Enterprise User Acquisition & Consumer User Retention

In thinking about a product's user acquisition, the nice thing about enterprise products is that when you get one customer you get a lot of users. You just need to sell one CIO on your product and you’ll quickly pick up thousands of users.

The not so nice thing about enterprise is that you’re going to lose about 20% of those users every year due to employee turnover. Your entire user base is going to turn over every five years. Acquisition scales in enterprise. Retention does not.

The not so nice about consumer products is that, unlike enterprise, you have to acquire users one by one. You don’t have the scalable distribution channel that you have with enterprise. In consumer, user acquisition is expensive and really difficult.

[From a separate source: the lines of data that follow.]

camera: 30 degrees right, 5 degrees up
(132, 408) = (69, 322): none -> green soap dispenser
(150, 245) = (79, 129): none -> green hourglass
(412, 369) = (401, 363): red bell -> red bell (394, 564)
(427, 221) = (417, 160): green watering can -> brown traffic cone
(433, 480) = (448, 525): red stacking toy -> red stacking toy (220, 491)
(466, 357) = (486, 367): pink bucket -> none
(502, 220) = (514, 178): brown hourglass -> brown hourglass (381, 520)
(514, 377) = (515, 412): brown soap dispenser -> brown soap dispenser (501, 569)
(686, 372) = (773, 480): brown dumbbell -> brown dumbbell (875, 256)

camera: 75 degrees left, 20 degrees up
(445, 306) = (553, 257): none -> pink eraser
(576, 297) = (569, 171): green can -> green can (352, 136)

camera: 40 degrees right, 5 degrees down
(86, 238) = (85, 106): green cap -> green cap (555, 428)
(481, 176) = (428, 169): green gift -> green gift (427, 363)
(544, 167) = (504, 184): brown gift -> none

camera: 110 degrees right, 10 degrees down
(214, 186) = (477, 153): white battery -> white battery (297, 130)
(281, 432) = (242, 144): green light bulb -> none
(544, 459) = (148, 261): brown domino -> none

But the nice about consumer products is that once you get users you can keep them forever (you don’t have the turnover problem).

It’s interesting to note that some companies have figured out how to take the good from enterprise and the good from consumer.

One example is eShares, an enterprise product that digitizes paper stock certificates and options and warrants and rolls them up into an easy to use cap table to help startups and startup employees manage their equity. Employees generally sign up for the service just before their start date when they receive an option grant from their new company (to sign the option grant employees need an eShares account). If the employee leaves the company they keep their account open to manage their equity and they can add subsequent option grants from subsequent companies to keep all their documents in one place.

eShares is brilliant in that they have morphed an enterprise product into a consumer product and have reaped the benefits of both models. This is a super powerful way to quickly build a huge set of engaged users and is a great way to get ahead and build a platform rather than just a useful app. I’m sure eShares investors are taking note.